Илона Сименс, моя последняя подружка, пригласила меня на Рождество к себе, но я сажусь в машину и еду к родителям. Я давно их не видел. Мы с ними очень быстро достигаем той критической точки, когда уже все сказано и говорить больше не о чем; мы налегаем на еду и молчим. Самое приятное у них то, что они любят друг друга. В моем багажнике телевизор, далеко не бескорыстный подарок: их черно-белый телевизор отравляет мне всю радость просмотра информационных передач. Моя мать страшно расстроилась, когда я перебрался из Гамбурга в Берлин и оказался отделенным от нее сразу двумя заборами. Она уже заранее настраивалась на то, что мы теперь почти не будем видеться, а отец сказал: все из-за того, что людям обязательно нужно знать, что творится за сотни километров от них; это и разрушает семьи. Из Гамбурга до Люнебургер-Хайде, где они живут, было рукой подать, и я постоянно ездил к ним, не знаю зачем.

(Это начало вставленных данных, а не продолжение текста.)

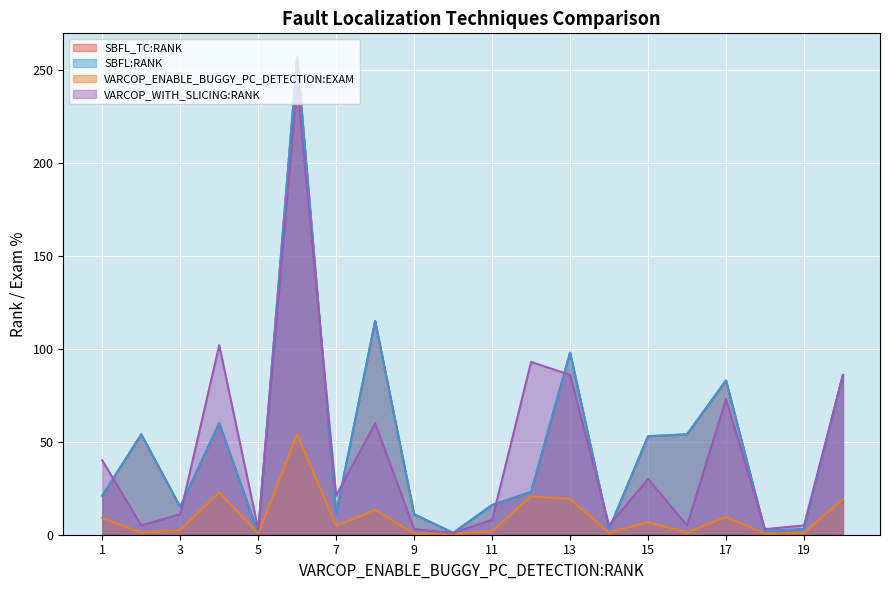

What is the difference between the SBFL_TC:RANK values at 19 and 2?

51.0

После ужина мы сидим все вместе в гостиной и медленно приближаемся к критической точке. Они заставляют меня надеть плотные вязаные носки – пол в доме холодный и из дверей дует. Сибилла Хинриксен вышла замуж; мать сообщает мне это очень осторожно, как страшную весть, которую никак нельзя скрыть. Когда я готовился в университет, мы с Сибиллой считались женихом и невестой. Сибилла была хорошей партией. В это трудно поверить, но у нее было четыре груди. В каком-то известном романе говорится о феномене многогрудия, и мои слова можно принять за продукт фантазии, возникший под влиянием прочитанного. Но это действительно правда; Сибилла, кстати, не знала о существовании этой книги, у нее просто было четыре груди – под двумя обычными, которые находятся там, где им и положено быть, еще по одному маленькому сосцу-рудименту; это выглядело так, как будто им запретили дальнейший рост. Я не мог насмотреться на это; воспоминания о Сибилле, наверное, давно бы уже потускнели и изгладились в моем сознании, если бы не эти два маленьких магнита, по-прежнему притягивающие память.

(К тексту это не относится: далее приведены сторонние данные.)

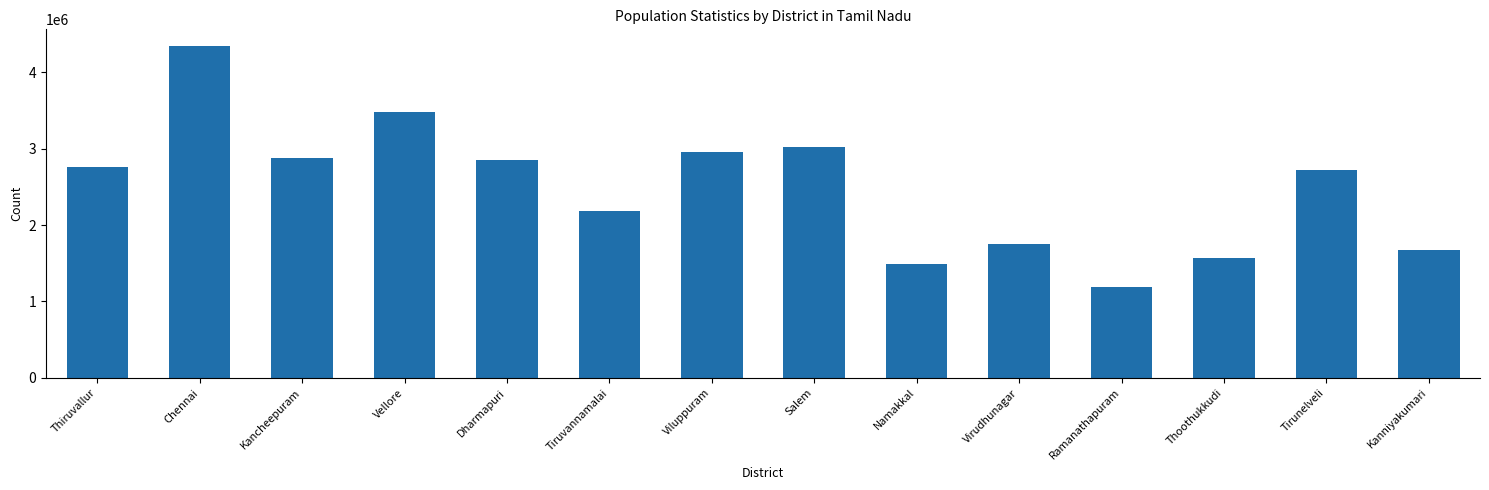

At which category does the chart reach its peak across all series?

Chennai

У моей матери, страдающей нарушением кровообращения, вскоре начинают слипаться глаза. Несколько минут она с улыбкой борется со сном, потом уходит– Отец достает из буфета бутылку портвейна. Он любит мужские разговоры. Завтра, увидев магазин, я удивлюсь, говорит он: они выкинули книги и перешли на игрушки – торговать и книгами, и игрушками невозможно, слишком мало места. Книги идут все хуже – больше хлопот, чем прибыли, а игрушки берут хорошо, и к тому же они украшают магазин. После этого краткого коммерческого отчета он переходит к моей личной жизни. Они с матерью уже давно поняли, что в отношениях с женщинами мне не хватает решительности. Они уже представляют себе, как я остаюсь у разбитого корыта, без жены, без семьи, и кто должен предостеречь меня от этого, если не родители? Он спрашивает, нет ли у меня каких-нибудь изменений на личном фронте. Я качаю головой. Он вздыхает и наливает себе пару капель вина.